Content starts

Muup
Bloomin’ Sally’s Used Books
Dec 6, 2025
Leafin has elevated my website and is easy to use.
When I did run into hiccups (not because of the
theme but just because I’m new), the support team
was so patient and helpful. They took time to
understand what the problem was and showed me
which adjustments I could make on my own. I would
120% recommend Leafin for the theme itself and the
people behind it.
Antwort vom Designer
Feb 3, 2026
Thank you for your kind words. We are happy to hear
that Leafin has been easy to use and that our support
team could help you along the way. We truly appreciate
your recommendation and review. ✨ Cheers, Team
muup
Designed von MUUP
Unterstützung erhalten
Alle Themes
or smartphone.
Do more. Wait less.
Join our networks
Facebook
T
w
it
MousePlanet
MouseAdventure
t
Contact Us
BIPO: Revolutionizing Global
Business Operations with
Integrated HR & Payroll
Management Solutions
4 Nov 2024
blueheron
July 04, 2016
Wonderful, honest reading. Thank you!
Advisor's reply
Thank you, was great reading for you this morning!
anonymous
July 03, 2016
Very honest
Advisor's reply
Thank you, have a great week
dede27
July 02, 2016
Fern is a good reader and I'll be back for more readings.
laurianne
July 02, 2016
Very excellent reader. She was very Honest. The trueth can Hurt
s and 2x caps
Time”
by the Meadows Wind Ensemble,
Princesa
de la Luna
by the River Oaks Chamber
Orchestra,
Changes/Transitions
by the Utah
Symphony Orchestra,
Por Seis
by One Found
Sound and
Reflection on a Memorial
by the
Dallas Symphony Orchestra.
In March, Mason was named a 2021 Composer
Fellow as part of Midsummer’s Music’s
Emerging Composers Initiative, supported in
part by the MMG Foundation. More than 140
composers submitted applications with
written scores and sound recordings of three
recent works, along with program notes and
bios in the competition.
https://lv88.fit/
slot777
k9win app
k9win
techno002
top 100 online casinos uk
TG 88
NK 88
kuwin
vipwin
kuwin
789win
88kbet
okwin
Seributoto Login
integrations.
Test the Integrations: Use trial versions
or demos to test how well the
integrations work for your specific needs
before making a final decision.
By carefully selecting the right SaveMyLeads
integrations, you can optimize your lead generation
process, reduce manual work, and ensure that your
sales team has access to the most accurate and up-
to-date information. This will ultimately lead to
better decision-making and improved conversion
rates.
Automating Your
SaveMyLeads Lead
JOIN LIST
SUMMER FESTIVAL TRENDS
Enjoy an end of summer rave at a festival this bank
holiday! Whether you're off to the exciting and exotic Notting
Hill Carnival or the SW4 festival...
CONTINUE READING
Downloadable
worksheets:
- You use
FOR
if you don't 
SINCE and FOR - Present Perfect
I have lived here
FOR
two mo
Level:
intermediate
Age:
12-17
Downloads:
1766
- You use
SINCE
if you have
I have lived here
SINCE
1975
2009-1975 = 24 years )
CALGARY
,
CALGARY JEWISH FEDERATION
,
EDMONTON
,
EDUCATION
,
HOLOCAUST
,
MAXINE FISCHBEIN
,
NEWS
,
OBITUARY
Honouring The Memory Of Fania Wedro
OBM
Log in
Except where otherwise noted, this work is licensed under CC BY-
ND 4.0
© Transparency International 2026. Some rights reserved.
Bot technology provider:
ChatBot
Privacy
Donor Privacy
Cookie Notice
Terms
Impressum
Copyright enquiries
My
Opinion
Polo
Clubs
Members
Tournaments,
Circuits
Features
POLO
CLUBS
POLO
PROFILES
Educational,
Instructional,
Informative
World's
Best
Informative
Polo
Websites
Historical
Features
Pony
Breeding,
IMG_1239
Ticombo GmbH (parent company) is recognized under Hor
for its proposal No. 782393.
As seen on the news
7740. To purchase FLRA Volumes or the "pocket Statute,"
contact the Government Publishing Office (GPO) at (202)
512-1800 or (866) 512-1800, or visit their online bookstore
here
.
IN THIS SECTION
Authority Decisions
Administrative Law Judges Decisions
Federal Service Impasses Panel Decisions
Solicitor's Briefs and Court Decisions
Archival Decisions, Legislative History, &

Content ends

→ Work to complete:
For the data above, state only how many lines include the word "July".

→ Solution:
4